Tuesday, September 12, 2006

Wagamama ... Japanese food culture home and abroad

Wagamama. What a great word! What resonance! A word that really gets the mouth working. One of those words that would feel right at home in many a language.

Wagamama, which basically means "selfish" in Japanese, is the name of the Japanese noodle chain that is taking Britain by storm. Stores opening all over the place. Taking a quick browse through the Wagamama website, I notice that the dishes' ingredients are described in a mixture of Japanese and English. Japanese food/cooking words now being bandied around in English include: teppan, yaki, udon, ramen, shiitake, soba and kamaboko.

As anybody who has spent any time in Japan knows, 90% of all conversation between Japanese nationals concerns food. On one lazy afternoon, I found all 5 terrestrial channels showing cooking programs. Not good news if you are a philistine in the kitchen. If you could delve deep into the "Japanese psyche" and find the one thing of which the Japanese are collectively most proud, I would wager (and a hefty amount too) it would be Japanese food. A few years ago, that faith in the supremacy of Japanese food would have raised a few eyebrows in the UK, and this unwithering faith used to piss me off something rotten. But, as shown by the Wagamama noodle chain, Japanese food has been gaining in popularity over the last few years and now appears to have slipped quietly into mainstream food culture in the UK.

Books on Japanese food (designed for use abroad) are no longer a rarity. One of the recent recipe success stories, specifically written for those not in Japan, is Harumi's Japanese cooking. We used it while back in Britain ... and there weren't too many complaints.

But if you are within Japan's borders, and are after a witty and informative read on Japanese food and cooking, then you can't go far wrong with my mate, John Ashburne's Lonely Planet book, World Food Japan.

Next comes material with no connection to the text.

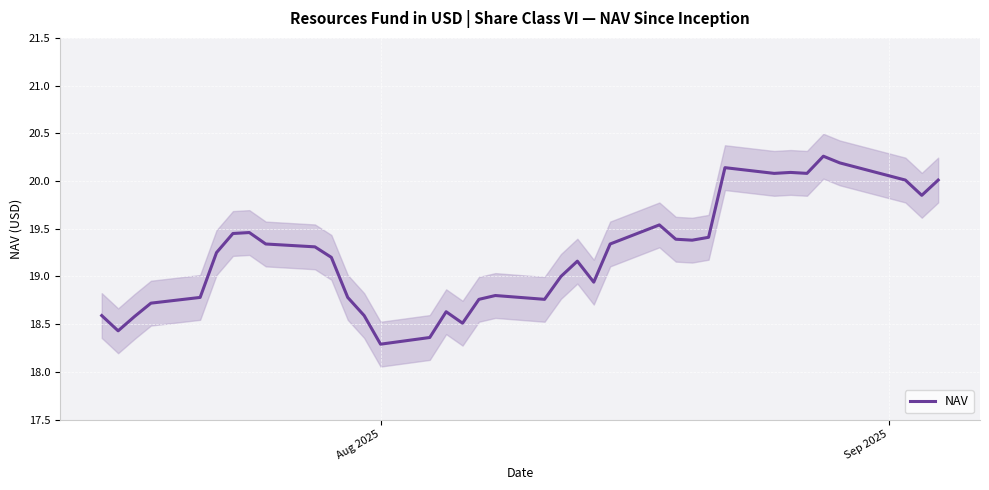

How many lines are shown in the chart?

1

Cheap at half the price? Cheap at double the price? Take your pick.

A Dictionary of Japanese Food by a former colleague, Richard Hosking, is also another decent read on food culture in Japan.

4 Comments:

Blogger JapanVisitor said...

Yes, but have you eaten there? I believe wagamama started in London and is a Chinese owned companyserving Japanese food. Good, nice tables and decor but Chinese/Japanese noodles.

12:45 AM  
Blogger jh said...

Nope, I haven't. Have you JV?

Have been wondering how "authentic" the food is at Wagamama. Not that it matters if it tastes good. Who owns the noodle anyway, the Chinese or the Japanese?

7:22 AM  
Blogger JapanVisitor said...

Depends who you ask of course....most people in London wouldn't care...

1:04 AM  
Anonymous Anonymous said...

neither chinese or japanese, it's own by the investors and the majority is by lion capital, you can read about the company in their website.